Computer Modeling of the Evolution of Linked Fluvial and Coastal Erosion and Deposition

Mark R. Vining
Texas Commission on Environmental Quality Austin, Texas

This work presents a computer model of a river system coupled to the geomorphic and tectonic evolution of its drainage basin, and the coastal environment into which it delivers. Existing quantitative river models, which are limited to short stream segments and the time spans of individual flood events, fail to account for the simultaneous evolution of all parts of the river system. Existing coastal models do not provide process-based and feedback-controlled sediment influx. This work is a forward dynamic simulation of sediment origin, transport, deposition, and erosion, at a time scale involving the composite effects of many seasons of floods, regional tectonic rise or fall, and sea level fluctuation.

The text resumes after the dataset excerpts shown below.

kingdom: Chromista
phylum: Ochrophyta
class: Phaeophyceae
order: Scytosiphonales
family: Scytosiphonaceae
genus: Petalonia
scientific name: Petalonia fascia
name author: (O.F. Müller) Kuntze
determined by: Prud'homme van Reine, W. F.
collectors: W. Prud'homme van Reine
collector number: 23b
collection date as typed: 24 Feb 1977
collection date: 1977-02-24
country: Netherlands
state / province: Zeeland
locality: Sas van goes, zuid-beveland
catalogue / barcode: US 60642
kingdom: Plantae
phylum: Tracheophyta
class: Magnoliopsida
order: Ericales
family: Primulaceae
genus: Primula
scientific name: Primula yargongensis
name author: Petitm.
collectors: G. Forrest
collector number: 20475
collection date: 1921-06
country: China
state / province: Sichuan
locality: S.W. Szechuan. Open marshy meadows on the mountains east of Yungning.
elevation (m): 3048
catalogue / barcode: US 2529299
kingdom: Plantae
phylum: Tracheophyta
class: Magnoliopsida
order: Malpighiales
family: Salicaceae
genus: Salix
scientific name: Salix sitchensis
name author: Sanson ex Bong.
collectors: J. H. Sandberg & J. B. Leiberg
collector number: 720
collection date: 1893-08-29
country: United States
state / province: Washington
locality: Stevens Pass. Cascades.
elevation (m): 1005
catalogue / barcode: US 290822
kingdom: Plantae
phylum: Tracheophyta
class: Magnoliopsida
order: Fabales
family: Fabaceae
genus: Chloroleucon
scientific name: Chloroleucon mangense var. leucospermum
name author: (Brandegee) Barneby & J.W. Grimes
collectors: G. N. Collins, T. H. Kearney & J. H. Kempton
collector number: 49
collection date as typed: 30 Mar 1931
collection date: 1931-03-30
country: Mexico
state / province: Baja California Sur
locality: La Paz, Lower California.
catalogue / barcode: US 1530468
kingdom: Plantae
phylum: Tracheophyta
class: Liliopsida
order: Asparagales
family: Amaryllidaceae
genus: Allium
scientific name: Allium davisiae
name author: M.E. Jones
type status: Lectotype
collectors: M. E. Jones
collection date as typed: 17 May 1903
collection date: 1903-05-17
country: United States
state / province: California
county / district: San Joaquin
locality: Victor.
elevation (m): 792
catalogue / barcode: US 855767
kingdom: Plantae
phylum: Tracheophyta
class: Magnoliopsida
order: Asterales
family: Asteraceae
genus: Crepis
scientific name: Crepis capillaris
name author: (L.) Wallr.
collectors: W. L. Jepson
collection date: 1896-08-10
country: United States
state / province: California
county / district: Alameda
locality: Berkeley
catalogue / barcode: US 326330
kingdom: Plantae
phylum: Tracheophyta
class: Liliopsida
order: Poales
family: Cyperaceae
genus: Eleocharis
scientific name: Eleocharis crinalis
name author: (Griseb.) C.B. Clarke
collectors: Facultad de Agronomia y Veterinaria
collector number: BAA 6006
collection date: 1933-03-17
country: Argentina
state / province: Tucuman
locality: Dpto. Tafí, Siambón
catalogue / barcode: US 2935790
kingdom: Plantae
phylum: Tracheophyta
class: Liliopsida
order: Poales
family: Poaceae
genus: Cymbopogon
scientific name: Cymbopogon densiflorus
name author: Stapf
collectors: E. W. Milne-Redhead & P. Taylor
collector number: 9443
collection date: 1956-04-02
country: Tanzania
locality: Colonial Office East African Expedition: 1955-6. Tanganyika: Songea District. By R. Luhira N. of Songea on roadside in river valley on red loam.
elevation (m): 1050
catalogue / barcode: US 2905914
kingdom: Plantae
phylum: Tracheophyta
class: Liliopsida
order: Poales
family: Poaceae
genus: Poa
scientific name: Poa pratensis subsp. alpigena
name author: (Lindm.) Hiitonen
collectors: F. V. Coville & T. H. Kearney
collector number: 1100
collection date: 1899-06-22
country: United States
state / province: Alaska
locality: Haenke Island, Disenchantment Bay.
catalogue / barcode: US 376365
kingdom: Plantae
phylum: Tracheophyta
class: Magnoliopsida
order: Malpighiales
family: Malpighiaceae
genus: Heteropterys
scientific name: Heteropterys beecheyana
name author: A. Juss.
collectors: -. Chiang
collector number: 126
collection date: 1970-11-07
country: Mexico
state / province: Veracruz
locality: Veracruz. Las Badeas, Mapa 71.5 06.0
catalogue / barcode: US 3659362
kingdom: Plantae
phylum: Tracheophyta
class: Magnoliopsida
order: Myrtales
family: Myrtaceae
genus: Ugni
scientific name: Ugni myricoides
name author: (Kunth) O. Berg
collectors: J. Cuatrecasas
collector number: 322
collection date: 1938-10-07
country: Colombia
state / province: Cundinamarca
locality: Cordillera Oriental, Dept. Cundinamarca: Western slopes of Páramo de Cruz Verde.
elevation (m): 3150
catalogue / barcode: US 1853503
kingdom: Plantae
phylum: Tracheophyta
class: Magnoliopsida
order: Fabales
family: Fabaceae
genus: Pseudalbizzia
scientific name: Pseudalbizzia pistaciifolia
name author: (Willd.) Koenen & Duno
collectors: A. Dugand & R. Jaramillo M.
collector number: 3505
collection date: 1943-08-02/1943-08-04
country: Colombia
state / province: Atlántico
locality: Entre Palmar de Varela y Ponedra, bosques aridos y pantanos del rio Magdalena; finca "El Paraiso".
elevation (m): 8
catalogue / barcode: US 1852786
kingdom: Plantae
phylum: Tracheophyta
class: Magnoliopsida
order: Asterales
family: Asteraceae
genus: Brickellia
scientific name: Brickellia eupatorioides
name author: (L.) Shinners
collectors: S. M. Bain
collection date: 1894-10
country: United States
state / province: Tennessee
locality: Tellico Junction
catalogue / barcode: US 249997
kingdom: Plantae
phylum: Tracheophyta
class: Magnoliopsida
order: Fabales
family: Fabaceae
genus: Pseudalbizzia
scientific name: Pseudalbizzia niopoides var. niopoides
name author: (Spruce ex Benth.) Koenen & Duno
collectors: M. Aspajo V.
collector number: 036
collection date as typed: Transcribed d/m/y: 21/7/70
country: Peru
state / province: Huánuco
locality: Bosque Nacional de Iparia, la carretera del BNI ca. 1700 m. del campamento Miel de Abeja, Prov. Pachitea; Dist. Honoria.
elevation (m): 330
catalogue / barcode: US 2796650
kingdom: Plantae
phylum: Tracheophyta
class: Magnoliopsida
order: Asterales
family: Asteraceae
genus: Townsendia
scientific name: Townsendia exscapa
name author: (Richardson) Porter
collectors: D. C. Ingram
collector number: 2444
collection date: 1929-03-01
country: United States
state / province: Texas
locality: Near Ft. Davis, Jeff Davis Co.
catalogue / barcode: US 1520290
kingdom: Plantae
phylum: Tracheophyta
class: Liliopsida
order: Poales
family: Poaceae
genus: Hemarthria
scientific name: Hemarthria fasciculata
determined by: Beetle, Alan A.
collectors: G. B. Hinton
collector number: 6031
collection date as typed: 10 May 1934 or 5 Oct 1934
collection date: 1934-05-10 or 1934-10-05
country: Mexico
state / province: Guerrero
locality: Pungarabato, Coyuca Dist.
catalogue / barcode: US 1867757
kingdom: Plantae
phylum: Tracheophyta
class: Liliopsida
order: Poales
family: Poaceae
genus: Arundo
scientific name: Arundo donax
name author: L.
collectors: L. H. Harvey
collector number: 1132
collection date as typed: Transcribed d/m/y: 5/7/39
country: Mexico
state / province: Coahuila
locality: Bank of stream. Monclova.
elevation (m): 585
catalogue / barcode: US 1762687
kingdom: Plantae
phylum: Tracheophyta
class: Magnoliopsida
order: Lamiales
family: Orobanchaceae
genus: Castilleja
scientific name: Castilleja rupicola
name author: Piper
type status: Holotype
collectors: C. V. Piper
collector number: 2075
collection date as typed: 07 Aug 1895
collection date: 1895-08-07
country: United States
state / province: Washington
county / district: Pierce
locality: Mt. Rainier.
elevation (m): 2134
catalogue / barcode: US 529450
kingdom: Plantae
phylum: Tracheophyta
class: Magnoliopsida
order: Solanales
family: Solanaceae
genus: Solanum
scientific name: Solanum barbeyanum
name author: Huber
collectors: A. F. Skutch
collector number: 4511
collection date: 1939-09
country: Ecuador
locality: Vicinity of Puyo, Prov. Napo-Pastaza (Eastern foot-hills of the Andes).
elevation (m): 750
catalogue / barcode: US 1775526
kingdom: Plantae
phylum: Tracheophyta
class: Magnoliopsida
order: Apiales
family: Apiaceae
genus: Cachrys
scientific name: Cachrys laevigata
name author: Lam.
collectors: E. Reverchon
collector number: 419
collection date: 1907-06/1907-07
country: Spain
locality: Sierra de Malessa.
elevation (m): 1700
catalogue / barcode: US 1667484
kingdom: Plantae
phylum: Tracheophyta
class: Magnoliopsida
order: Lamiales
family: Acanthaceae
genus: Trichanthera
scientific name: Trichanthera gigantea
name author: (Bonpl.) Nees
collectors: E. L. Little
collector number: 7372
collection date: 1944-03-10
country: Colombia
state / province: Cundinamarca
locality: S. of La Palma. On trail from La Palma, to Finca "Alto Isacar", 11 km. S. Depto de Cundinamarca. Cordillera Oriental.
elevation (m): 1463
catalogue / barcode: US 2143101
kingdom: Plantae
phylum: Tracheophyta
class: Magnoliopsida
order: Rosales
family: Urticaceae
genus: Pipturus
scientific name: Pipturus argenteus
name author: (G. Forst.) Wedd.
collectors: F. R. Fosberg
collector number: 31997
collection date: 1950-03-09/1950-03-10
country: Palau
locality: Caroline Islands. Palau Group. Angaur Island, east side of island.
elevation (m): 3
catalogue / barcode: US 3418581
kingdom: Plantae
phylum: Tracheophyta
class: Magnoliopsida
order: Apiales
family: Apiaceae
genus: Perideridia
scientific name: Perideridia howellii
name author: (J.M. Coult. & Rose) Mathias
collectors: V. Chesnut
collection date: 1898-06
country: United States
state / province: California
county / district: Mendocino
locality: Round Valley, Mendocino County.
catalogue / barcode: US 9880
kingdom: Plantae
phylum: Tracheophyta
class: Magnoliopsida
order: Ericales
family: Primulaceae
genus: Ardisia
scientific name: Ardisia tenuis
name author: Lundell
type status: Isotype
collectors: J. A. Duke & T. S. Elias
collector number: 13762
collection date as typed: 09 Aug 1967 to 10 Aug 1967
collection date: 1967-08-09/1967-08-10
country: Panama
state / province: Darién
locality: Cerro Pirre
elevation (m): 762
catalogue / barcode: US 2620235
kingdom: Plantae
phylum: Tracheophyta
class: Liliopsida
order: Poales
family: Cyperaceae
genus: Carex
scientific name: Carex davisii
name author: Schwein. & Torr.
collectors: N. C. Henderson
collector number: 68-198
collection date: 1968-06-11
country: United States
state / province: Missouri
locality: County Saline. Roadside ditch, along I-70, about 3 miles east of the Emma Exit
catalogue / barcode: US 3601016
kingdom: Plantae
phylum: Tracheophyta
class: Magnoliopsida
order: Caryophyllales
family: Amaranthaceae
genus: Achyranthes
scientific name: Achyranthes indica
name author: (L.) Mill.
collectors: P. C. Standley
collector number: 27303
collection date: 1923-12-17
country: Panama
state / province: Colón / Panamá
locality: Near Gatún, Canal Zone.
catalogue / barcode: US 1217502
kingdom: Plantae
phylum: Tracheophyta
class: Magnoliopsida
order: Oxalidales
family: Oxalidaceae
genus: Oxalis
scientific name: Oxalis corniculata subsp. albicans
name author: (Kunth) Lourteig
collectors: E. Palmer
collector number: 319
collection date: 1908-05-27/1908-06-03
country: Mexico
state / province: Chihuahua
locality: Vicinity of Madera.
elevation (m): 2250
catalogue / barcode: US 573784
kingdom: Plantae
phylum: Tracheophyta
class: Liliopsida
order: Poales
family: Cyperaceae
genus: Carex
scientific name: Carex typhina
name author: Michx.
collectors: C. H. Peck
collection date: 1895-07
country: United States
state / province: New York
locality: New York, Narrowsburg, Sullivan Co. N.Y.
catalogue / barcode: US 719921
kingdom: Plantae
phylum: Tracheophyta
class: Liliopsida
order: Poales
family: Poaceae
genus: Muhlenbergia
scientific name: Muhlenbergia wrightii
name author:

The method involves modeling a river system by a series of cells representing stream reaches having relatively uniform flow and sediment characteristics. Water and sediment are supplied from a model of the geomorphic evolution of the drainage area. Sediment properties are represented independently for layers of alluvium, soil profiles, and underlying basement rock (including a moderate degree of stratigraphic complexity). Bedform type, distribution, and dimensions are modeled for representation of bed surface hydraulic roughness. Soil development is modeled from decay of strata underlying the land surface. Vegetation biomass is modeled from temperature, rainfall, and surface conditions, and contributes to surface roughness, stability, and evapotranspiration. Deposition of the fluvial sediment load at the coastline responds to the accommodation space in the coastal system. Sea level and tectonic fluctuations as functions of time must be provided as input.

The method keeps geomorphic causes and effects temporally and spatially correlated, enabling systematic investigation of the pattern of evolution of the whole system. Results yield the history of stratigraphic development of the basin, including distribution and properties of all sediments deriving from the interaction of basin physiography and fluvial processes. Feedback between the two model components occurs as the fluvial model feeds sediment to the coastal model, and the coastal model produces depositional accommodation and sea level rise/fall signals that migrate through the fluvial system over time.